Ce jeudi, Éric Zemmour, qui avait été relaxé en première instance, a été jugé en appel pour contestation de crime contre l'humanité après des propos tenus face à Bernard-Henri Lévy, en octobre 2019, sur CNews. La cour d'appel de Paris a rejeté la demande de renvoi du procès mais le président de la cour a précisé que la décision ne serait rendue qu’après l’élection présidentielle.

Mais qu’allait-il faire dans cette galère, s’interrogeront de nombreux Français ? Pétain, Vichy, les juifs, avec, au bout du compte, un nouveau risque de condamnation. Les polémiques déclenchées par le Zemmour écrivain se transforment en autant de champs de mines pour le Zemmour candidat.

Pour comprendre les raisons de cette controverse, qui semblera à beaucoup d’un autre âge, il faudrait replonger un peu plus de quarante ans en arrière. En 1981, BHL publie L’Idéologie française, qui déclenchera une intense polémique. Dans son livre, l’intellectuel sermonneur prétend « regarder la France en face » et se livrer à une « généalogie de nos démons ».

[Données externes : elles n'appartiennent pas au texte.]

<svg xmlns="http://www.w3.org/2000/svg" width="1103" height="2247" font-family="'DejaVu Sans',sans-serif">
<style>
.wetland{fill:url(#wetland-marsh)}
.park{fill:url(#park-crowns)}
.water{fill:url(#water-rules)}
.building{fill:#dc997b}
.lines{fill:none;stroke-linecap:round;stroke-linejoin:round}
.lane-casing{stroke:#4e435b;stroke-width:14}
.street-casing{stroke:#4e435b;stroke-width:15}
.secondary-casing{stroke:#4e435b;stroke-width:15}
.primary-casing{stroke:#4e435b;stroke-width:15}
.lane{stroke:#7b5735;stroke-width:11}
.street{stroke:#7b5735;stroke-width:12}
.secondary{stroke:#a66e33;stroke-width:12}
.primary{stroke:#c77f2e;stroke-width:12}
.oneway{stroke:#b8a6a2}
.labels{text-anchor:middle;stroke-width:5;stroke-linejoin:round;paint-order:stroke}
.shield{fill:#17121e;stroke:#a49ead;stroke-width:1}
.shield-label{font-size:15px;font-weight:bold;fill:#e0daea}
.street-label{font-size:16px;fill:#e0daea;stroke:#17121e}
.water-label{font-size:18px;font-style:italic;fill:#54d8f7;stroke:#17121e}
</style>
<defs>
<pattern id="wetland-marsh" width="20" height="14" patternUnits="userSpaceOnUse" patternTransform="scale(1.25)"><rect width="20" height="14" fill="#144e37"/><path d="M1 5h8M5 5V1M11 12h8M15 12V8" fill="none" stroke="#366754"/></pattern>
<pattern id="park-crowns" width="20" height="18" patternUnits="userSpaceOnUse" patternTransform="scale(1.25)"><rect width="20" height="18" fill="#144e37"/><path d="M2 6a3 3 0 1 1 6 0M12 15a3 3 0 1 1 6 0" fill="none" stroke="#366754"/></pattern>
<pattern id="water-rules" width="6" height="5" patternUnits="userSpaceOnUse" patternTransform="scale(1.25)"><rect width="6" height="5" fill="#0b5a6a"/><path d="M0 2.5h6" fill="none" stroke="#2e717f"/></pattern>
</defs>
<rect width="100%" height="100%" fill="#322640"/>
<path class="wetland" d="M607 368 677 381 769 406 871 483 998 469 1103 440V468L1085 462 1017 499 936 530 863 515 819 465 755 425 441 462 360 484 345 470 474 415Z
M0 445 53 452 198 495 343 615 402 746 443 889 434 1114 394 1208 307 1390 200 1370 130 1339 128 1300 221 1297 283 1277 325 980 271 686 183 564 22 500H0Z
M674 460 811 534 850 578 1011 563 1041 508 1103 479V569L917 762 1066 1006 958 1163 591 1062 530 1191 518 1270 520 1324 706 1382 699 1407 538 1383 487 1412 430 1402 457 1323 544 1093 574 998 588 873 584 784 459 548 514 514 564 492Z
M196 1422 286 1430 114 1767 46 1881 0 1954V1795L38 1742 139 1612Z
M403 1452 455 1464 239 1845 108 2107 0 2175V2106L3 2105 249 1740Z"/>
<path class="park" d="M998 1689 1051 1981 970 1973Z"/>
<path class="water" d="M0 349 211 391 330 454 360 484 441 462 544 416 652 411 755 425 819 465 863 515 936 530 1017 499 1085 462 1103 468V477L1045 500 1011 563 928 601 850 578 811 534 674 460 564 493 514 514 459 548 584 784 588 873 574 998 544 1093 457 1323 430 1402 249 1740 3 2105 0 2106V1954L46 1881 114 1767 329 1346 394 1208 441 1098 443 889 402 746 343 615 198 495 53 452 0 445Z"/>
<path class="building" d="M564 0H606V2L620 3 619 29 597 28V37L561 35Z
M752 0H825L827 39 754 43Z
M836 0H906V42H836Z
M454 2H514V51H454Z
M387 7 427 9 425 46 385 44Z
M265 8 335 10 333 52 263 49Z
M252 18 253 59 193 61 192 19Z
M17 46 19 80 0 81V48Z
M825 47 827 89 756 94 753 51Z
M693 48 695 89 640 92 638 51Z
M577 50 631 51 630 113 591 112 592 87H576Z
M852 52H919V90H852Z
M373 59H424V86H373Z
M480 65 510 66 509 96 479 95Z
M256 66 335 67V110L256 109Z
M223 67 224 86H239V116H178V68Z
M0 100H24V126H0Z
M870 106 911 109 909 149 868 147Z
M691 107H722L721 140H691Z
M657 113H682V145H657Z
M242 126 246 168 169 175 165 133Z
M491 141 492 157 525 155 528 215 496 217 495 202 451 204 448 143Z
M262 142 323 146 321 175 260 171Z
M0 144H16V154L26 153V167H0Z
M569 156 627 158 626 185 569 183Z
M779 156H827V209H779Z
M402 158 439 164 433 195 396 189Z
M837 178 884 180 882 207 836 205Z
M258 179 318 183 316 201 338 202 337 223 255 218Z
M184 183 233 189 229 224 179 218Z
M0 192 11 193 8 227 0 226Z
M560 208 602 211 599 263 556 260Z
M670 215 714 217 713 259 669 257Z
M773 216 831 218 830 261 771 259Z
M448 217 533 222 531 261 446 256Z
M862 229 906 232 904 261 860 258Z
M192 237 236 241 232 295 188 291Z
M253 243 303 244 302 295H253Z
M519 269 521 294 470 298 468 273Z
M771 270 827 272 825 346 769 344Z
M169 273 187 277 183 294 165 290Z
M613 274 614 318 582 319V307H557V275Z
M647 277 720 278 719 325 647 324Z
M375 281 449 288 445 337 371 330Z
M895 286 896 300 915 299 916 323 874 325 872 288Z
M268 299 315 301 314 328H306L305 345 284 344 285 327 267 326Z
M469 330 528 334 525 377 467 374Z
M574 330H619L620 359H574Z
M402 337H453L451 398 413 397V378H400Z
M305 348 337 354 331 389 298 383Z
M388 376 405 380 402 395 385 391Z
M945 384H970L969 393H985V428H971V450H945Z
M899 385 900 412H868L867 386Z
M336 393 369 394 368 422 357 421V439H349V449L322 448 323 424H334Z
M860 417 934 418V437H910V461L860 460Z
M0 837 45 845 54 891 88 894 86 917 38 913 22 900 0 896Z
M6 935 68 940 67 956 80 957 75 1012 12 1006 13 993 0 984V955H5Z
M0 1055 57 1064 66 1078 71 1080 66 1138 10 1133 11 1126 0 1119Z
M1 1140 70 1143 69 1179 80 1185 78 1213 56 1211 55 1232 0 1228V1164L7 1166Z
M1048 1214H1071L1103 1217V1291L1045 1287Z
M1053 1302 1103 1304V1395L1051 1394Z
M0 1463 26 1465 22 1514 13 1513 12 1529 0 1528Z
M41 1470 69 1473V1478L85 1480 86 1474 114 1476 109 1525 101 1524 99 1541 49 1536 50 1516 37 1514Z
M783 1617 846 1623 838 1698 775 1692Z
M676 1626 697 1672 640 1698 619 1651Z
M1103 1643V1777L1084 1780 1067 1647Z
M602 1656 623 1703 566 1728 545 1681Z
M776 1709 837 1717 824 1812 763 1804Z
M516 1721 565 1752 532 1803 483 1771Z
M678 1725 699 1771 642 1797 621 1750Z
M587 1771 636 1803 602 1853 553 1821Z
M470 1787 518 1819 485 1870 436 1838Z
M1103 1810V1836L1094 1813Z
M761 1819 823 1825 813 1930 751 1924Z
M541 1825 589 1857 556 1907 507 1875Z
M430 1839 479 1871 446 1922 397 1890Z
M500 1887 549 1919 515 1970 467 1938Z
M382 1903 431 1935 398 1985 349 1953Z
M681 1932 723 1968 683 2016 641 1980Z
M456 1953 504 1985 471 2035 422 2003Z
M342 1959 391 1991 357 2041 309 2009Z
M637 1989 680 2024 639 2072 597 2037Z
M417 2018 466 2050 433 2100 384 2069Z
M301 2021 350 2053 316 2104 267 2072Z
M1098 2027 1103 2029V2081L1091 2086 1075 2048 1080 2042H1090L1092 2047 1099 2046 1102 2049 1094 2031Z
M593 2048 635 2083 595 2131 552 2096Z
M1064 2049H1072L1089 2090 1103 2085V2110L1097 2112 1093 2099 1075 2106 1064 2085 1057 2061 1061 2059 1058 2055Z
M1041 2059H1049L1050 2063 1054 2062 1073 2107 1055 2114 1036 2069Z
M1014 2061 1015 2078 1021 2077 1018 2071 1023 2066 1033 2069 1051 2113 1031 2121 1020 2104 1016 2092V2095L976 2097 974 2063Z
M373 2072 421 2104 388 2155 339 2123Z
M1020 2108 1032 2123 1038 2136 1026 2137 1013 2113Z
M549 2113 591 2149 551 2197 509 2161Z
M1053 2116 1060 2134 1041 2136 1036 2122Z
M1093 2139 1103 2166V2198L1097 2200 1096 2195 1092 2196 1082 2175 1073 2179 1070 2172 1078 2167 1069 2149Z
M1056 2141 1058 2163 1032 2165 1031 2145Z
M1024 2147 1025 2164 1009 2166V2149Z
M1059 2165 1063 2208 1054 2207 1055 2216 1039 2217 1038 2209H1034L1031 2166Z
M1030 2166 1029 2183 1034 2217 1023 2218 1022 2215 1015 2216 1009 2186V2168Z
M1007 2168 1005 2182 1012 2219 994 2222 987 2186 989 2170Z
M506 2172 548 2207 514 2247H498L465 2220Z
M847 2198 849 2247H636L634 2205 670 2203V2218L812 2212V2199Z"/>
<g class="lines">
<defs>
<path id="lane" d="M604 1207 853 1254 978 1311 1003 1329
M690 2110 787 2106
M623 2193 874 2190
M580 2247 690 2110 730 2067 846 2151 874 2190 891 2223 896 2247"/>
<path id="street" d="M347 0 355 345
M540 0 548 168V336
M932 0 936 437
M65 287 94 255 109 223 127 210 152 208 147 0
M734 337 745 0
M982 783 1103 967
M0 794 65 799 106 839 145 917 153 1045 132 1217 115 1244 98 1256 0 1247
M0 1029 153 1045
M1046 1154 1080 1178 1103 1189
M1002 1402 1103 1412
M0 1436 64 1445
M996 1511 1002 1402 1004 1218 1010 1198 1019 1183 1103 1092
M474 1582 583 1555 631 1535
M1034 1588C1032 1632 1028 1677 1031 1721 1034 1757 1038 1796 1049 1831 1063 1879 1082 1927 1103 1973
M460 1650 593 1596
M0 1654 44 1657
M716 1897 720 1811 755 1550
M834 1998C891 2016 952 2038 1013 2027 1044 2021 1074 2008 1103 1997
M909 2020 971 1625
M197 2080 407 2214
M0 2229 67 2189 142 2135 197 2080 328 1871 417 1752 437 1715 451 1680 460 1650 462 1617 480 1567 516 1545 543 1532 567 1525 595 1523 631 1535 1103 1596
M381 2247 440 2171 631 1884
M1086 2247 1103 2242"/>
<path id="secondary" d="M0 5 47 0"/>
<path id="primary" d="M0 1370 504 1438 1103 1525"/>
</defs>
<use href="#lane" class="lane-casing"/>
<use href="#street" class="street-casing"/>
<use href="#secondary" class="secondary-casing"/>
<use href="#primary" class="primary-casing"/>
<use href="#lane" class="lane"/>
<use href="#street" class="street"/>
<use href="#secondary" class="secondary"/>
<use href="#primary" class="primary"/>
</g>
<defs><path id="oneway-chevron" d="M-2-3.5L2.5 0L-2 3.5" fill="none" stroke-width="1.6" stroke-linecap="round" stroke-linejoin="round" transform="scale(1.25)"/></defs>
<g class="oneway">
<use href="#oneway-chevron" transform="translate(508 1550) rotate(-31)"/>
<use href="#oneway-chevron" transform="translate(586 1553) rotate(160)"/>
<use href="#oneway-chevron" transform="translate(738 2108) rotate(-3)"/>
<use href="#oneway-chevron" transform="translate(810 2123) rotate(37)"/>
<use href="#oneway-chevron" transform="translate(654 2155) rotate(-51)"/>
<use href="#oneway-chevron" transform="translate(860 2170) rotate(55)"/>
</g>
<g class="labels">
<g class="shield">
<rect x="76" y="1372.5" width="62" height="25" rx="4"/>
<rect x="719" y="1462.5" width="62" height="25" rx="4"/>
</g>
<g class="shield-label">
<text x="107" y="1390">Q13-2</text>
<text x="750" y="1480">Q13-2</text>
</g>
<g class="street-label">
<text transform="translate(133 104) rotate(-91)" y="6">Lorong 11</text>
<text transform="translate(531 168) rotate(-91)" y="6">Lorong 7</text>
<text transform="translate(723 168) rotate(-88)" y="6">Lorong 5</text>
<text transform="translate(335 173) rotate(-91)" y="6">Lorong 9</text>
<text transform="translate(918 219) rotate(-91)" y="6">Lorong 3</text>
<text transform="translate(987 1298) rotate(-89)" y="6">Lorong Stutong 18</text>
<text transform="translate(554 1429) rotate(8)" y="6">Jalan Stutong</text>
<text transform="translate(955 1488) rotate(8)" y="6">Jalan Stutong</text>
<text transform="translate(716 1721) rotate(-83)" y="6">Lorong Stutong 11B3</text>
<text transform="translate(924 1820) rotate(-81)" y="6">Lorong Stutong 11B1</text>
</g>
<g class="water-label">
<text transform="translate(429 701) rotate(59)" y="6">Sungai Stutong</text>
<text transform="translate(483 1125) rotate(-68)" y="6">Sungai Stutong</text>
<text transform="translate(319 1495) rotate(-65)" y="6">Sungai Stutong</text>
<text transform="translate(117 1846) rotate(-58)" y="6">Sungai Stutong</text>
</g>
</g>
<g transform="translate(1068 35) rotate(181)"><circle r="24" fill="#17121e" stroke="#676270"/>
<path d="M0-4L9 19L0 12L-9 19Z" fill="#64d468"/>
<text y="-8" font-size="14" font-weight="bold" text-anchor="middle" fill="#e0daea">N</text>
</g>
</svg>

De sa « descente aux abîmes de l’idéologie française », l’auteur revient, tel un prophète, pour dénoncer une France tout entière « pétainisée » qui s’est « livrée sans retenue, avec une allégresse obscène » à un fascisme incarné par Vichy. Ce fascisme prend sa source, non pas à Berlin, mais dans cette « France noire » qui révère la terre et les morts, accuse Bernard-Henri Lévy. Barrès, Maurras, Péguy, Bernanos, Bergson, Mounier, tout y passe et tout s’y mêle.

Vaut-il la peine de discuter avec un « philosophe » qui « s’arroge le rôle de justicier », s’interroge à l’époque Raymond Aron ?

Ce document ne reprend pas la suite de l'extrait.